Tool review: Rockler Precision Miter Gauge and Miter Gauge FenceChris Gochnour tries out Rockler's new Precision Miter Gauge and Miter Gauge Fence.
I had the opportunity recently to try out Rockler’s new Precision Miter Gauge and Miter Gauge Fence. The setup is simple and effective, and the gauge in particular works well. I used the miter gauge and fence in the shop for several weeks, and they both performed dependably, whether making square cuts, 45° cuts, or miters for an octagonal frame. All in all, the Rockler miter gauge makes a beneficial addition to a tablesaw. The fence is nice too, but with some caveats.
The guide bar was easy to tune for a precise fit in the miter slots via four nylon set screws. Once set, the bar tracked smoothly and precisely. The front face of the gauge was accurately plumb.

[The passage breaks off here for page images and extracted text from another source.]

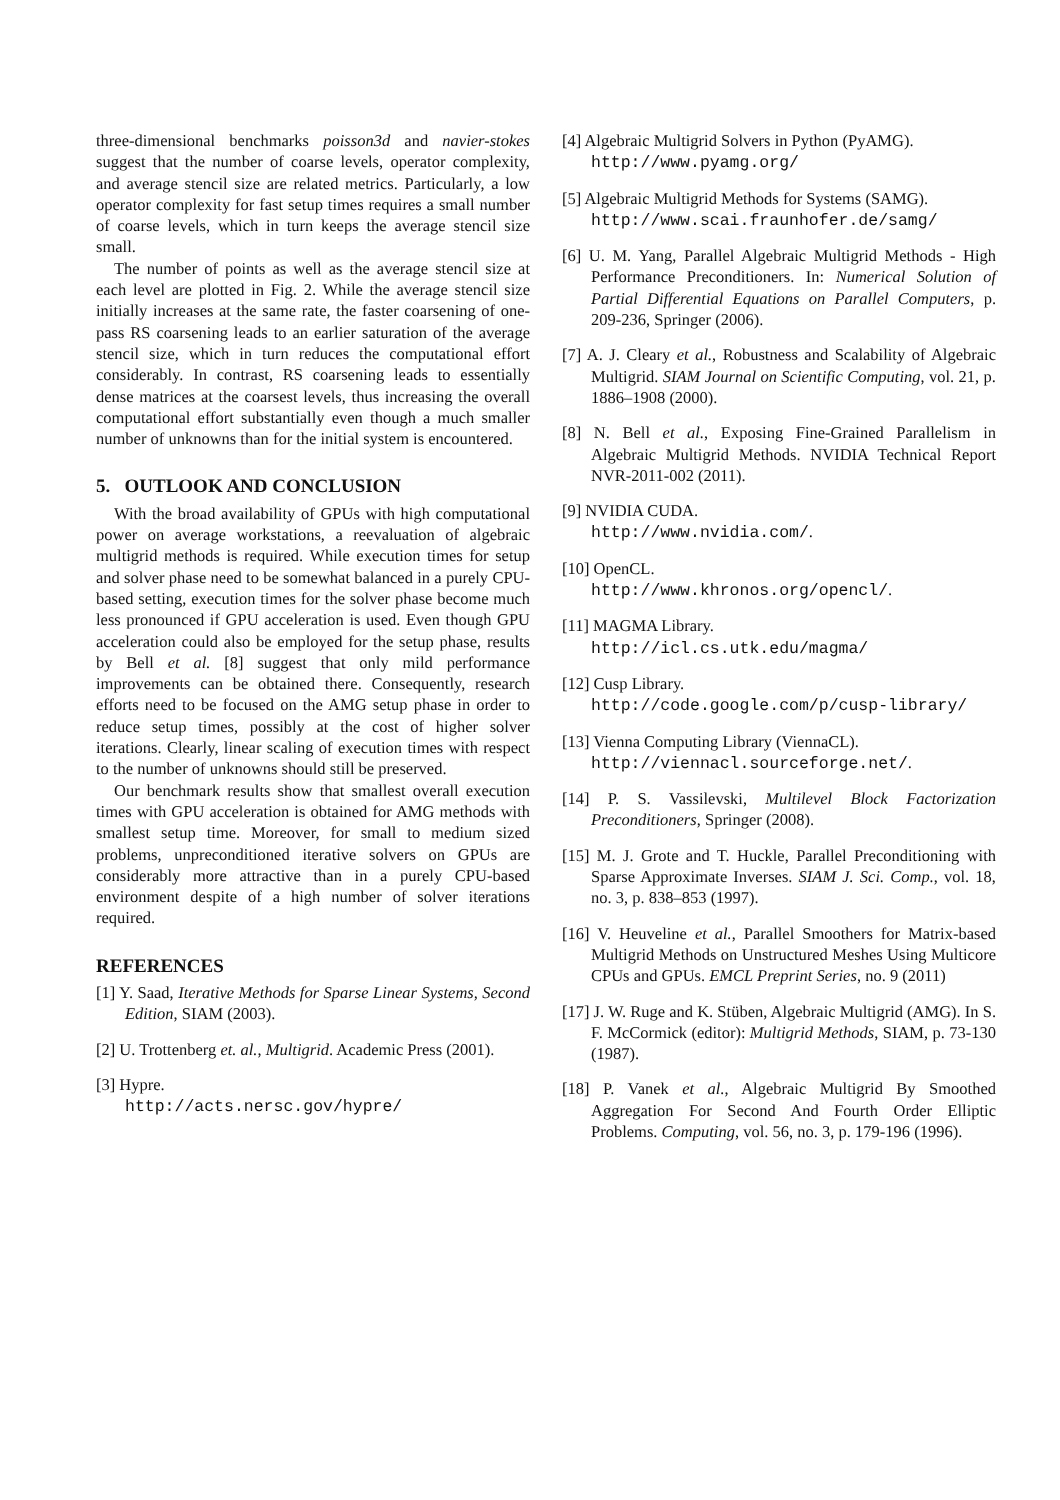three-dimensional benchmarks poisson3d and navier-stokes suggest that the number of coarse levels, operator complexity, and average stencil size are related metrics. Particularly, a low operator complexity for fast setup times requires a small number of coarse levels, which in turn keeps the average stencil size small.
The number of points as well as the average stencil size at each level are plotted in Fig. 2. While the average stencil size initially increases at the same rate, the faster coarsening of one-pass RS coarsening leads to an earlier saturation of the average stencil size, which in turn reduces the computational effort considerably. In contrast, RS coarsening leads to essentially dense matrices at the coarsest levels, thus increasing the overall computational effort substantially even though a much smaller number of unknowns than for the initial system is encountered.
5. OUTLOOK AND CONCLUSION
With the broad availability of GPUs with high computational power on average workstations, a reevaluation of algebraic multigrid methods is required. While execution times for setup and solver phase need to be somewhat balanced in a purely CPU-based setting, execution times for the solver phase become much less pronounced if GPU acceleration is used. Even though GPU acceleration could also be employed for the setup phase, results by Bell et al. [8] suggest that only mild performance improvements can be obtained there. Consequently, research efforts need to be focused on the AMG setup phase in order to reduce setup times, possibly at the cost of higher solver iterations. Clearly, linear scaling of execution times with respect to the number of unknowns should still be preserved.
Our benchmark results show that smallest overall execution times with GPU acceleration is obtained for AMG methods with smallest setup time. Moreover, for small to medium sized problems, unpreconditioned iterative solvers on GPUs are considerably more attractive than in a purely CPU-based environment despite of a high number of solver iterations required.
REFERENCES
[1] Y. Saad, Iterative Methods for Sparse Linear Systems, Second Edition, SIAM (2003).
[2] U. Trottenberg et. al., Multigrid. Academic Press (2001).
[3] Hypre.
http://acts.nersc.gov/hypre/
[4] Algebraic Multigrid Solvers in Python (PyAMG).
http://www.pyamg.org/
[5] Algebraic Multigrid Methods for Systems (SAMG).
http://www.scai.fraunhofer.de/samg/
[6] U. M. Yang, Parallel Algebraic Multigrid Methods - High Performance Preconditioners. In: Numerical Solution of Partial Differential Equations on Parallel Computers, p. 209-236, Springer (2006).
[7] A. J. Cleary et al., Robustness and Scalability of Algebraic Multigrid. SIAM Journal on Scientific Computing, vol. 21, p. 1886–1908 (2000).
[8] N. Bell et al., Exposing Fine-Grained Parallelism in Algebraic Multigrid Methods. NVIDIA Technical Report NVR-2011-002 (2011).
[9] NVIDIA CUDA.
http://www.nvidia.com/.
[10] OpenCL.
http://www.khronos.org/opencl/.
[11] MAGMA Library.
http://icl.cs.utk.edu/magma/
[12] Cusp Library.
http://code.google.com/p/cusp-library/
[13] Vienna Computing Library (ViennaCL).
http://viennacl.sourceforge.net/.
[14] P. S. Vassilevski, Multilevel Block Factorization Preconditioners, Springer (2008).
[15] M. J. Grote and T. Huckle, Parallel Preconditioning with Sparse Approximate Inverses. SIAM J. Sci. Comp., vol. 18, no. 3, p. 838–853 (1997).
[16] V. Heuveline et al., Parallel Smoothers for Matrix-based Multigrid Methods on Unstructured Meshes Using Multicore CPUs and GPUs. EMCL Preprint Series, no. 9 (2011)
[17] J. W. Ruge and K. Stüben, Algebraic Multigrid (AMG). In S. F. McCormick (editor): Multigrid Methods, SIAM, p. 73-130 (1987).
[18] P. Vanek et al., Algebraic Multigrid By Smoothed Aggregation For Second And Fourth Order Elliptic Problems. Computing, vol. 56, no. 3, p. 179-196 (1996).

The protractor head has detents for accuracy. In addition to one at 90°, there are detents at five common angles on each side of the head. There’s also a detent that positions the guide bar parallel to the fence for ease of storing. The bar even has a large hole for hanging, making storage a snap. The detents are not microadjustable to the bar, but my gauge came square out of the box anyway.
The gauge has a high-contrast protractor scale that is easy to read and align with the gauge’s hairline indicator. A tall handle locks the head in various positions. Additionally, there are knobs for securing a sacrificial fence, meaning all adjustments on the gauge can be made without additional tools. An added plus is that all the knobs and adjusters are easy to grip.
The fence is made of lightweight anodized aluminum. At the end of the main fence is a short section that telescopes out. A flip stop for setting repeat cuts slides along the top of the fence, though there is no measurement scale. Included with the fence is a removeable melamine face for zero-clearance cuts.
The fence is a nice, simple idea, but I should note that the telescoping arm, when tightened, extends forward of the main fence by 0.010 in. This pushes the workpiece slightly out of square.
—Contributing editor Chris Gochnour stands behind a tablesaw in Salt Lake City.